§ Passage shown:
^^^^
It’s widely accepted that omnichannel marketing is the way to go forward, yet only a few marketers are leveraging both social media and email to reach KPIs faster. 3.96 billion people are using social media today — that’s a massive number you’re ignoring by only focussing on email marketing. Similarly, if you’re running a social media marketing campaign, you can’t overlook the fact that 59% of consumers decide what to buy based on daily emails.
In this article, we are going to talk about the ways marketers can successfully integrate social media and email for a multidimensional marketing strategy that promises high ROI.
But before we get into how it’s important to learn the why.
Social media vs. Email marketing: A marketer’s heaven
While social media is about casting a wide net, email is focused on personalized communication with each customer. Both work great in their respective ways, but it’s only when you integrate social media in email marketing will you be able to create a competitive edge in your segment.
Elevate campaign metrics
Marketers always look to improve the customer journey and reduce churn. For this, a unified experience plays a major role. By integrating your social media management with your email marketing service, you can target and retarget customers with seamless ads and notifications across channels, improve cart abandonment rate, and boost conversions.
Add qualified subscribers to your email list
Instead of simply running ads or using lead magnets on search engines, you can use the followers you’ve already gathered on your socials. These are the people who have shown interest in your brand so they’ve already passed the awareness stage. It’s far more effective and easier to now push them to the next stages with a series of emails.
However, you cannot simply send email blasts to followers. Email addresses need to be verified to make sure they’re authentic and active. Far too many marketers ignore this step and end up with a high bounce rate, and low deliverability score.
Offer customers more flexibility
This is again related to managing customer expectations and improving the omnichannel experience. A group of social media followers might prefer to interact with your brand in some other way and email gives them that option. Similarly, email subscribers may want to follow you on Facebook, Instagram, LinkedIn, or some other social channels. It’s important to give them the flexibility to decide how and where they want to interact with you. Aura welcomes its customers to social with a beautiful email. It has a perfect copy, great visuals and it ends with proper CTA to “Stay in the know” and follow them on social media.
Another benefit of integrating both social media and email is the ability to provide faster and richer solutions to customer queries. Brands are able to answer questions on social media far more quickly than emails and consumers are enjoying the shift.
Gain control of your audience
While the other benefits are focused on improving how you treat customers and audiences, this one stems out of necessity.
Brands don’t own their follower count no matter how many hours they put into creating a thriving community. If something happens to the account, you can lose the entire community in seconds. Email, on the other hand, is a far more vetted process — it’s a list that you can control on a granular level. So instead of putting all the proverbial eggs in one basket, you should diversify the channels.
Now that you’re aware of the benefits the integration brings, it’s time to learn how you can do that.
^^^^
§ Given data:
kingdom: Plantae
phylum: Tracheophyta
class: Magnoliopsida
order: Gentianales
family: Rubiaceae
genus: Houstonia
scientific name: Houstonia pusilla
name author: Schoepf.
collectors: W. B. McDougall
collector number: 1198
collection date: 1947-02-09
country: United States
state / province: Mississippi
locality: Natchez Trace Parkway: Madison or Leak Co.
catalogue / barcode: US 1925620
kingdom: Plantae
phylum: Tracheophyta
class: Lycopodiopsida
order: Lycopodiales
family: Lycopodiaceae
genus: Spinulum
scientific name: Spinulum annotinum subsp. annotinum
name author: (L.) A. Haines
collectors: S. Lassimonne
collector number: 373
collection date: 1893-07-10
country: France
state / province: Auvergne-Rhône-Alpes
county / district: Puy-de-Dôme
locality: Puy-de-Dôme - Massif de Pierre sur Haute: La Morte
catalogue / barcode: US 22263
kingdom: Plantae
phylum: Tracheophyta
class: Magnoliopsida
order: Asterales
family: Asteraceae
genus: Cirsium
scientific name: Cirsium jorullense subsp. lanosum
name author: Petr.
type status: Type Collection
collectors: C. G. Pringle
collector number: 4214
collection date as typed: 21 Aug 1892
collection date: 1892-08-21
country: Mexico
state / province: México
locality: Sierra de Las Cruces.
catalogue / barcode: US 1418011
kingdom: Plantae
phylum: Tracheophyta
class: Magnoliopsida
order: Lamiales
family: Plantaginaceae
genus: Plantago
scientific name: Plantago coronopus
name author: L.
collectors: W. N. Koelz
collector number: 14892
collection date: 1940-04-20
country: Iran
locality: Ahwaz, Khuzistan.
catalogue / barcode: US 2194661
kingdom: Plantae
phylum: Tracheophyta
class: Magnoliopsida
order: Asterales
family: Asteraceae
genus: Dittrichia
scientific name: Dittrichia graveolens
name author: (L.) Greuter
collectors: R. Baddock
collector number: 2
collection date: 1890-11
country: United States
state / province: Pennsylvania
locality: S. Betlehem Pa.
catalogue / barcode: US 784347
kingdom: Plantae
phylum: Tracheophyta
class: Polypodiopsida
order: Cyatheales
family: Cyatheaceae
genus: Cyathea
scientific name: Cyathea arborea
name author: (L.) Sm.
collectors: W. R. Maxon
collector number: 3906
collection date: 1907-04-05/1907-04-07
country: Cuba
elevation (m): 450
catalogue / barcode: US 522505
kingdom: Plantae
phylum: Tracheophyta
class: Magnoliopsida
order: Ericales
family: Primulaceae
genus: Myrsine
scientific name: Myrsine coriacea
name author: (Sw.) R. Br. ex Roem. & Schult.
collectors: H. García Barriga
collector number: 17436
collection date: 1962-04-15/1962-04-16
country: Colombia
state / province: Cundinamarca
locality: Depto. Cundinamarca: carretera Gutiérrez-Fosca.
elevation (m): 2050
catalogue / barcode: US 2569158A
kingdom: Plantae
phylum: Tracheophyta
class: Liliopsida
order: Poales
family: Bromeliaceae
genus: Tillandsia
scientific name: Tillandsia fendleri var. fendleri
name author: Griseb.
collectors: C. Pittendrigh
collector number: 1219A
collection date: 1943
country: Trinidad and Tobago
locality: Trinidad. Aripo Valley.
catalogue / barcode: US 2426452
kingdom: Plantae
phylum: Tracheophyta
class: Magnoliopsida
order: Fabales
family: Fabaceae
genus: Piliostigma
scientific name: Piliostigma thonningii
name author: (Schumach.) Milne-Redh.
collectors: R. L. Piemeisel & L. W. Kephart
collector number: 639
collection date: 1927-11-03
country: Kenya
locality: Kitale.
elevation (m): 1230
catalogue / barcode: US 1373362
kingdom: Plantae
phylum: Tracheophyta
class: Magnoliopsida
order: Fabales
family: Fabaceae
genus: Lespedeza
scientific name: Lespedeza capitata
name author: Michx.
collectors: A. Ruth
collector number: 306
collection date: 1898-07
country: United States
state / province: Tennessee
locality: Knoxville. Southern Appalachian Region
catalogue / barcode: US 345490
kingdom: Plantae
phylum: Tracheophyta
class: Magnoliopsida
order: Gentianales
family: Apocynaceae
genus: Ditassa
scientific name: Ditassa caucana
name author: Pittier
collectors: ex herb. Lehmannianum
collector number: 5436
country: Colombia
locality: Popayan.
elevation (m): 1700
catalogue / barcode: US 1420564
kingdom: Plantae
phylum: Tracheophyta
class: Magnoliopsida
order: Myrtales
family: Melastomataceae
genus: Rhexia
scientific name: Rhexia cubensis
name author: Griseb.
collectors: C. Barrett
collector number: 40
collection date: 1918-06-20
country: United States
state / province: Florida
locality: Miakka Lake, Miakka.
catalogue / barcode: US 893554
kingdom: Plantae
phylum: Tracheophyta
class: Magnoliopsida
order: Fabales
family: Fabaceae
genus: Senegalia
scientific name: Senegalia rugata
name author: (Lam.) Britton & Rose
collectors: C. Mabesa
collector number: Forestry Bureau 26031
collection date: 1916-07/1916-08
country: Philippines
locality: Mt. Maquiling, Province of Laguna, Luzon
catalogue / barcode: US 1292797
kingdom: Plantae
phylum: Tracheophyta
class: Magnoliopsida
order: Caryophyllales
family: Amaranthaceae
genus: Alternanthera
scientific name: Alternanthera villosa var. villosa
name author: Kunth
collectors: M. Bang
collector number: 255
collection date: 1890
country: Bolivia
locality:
^^^^
§ Challenge 1:
Answer these from the passage on social media and email marketing:
(a) How many people does it say are using social media today?
(b) What does it say must happen to email addresses before followers are sent emails?
(c) With what does Aura's welcome email end?
§ Challenge 2:
Pick up the passage on social media and email marketing from where it stops.

§ Expected output 1:
(a) 3.96 billion people.
(b) They need to be verified to make sure they're authentic and active.
(c) A proper CTA to "Stay in the know" and follow Aura on social media.

§ Expected output 2:
Ways to Integrate Social Media Into Your Email Marketing Strategy
Here are 5 creative ways you can bring social media and email together to achieve a higher conversion.
1. Encourage cross-channel interaction
You need to encourage email subscribers to follow your social media pages and vice versa.
In email copy, add social buttons that are easily accessible and ask subscribers to follow you. You can dedicate a newsletter promoting social media profiles and share how it’s important to continue the conversation on different platforms. Use attractive graphics and try adding your follower count to create peer pressure. For new customers, use the welcome series to drum up your social media presence. Welcome emails have an open rate of 30.69% since new customers are highly interested in these emails. You can try the same technique for post-purchase emails as well. You can also use an email signature with social icons to follow. This is a common and natural way to provide quick access to your most active social profiles.
The other side of the picture is all about bringing social followers to your email list. You should include a signup button to lead viewers to a landing page where they share their emails with you. This is something Trello has been doing successfully to onboard new customers and build email lists.
Apart from this, Facebook has a feature that allows you to create newsletter forms and embed them on the page. But Facebook is not the only social media giant that has realized the potential of newsletters. LinkedIn and recently Twitter has started allowing in-app newsletters to help brands and creators build a unified audience without platform segmentation.
2. Add social media feeds to your emails
Adding live social media feeds is a clever way to make people follow those channels. Social media feeds work because:
- People love visual content
- Live feed creates very little friction and encourages people to quickly jump into the conversations
- Prospects can check user-generated content (UGC) from previous buyers and make purchase decisions
- Brands can create unique hashtags that users can follow via email, which creates a sense of close-knit community
Live feed is ideal for Twitter, Instagram, and Pinterest updates. You can send a daily or weekly email digest with a live feed for people to stay in the loop. This not only improves social media engagement but also builds brand loyalty. Here’s Marks & Spencer using the live Instagram feed to great effect:
3. Create a private group on social media
You must have a set of customers that fit the interests of your ideal customer profile (ICP), customers that frequently buy from you, or bring new business via referrals. You’ll also have a few super-engaged followers who interact with your posts. Why not bring all of them together in a unique group?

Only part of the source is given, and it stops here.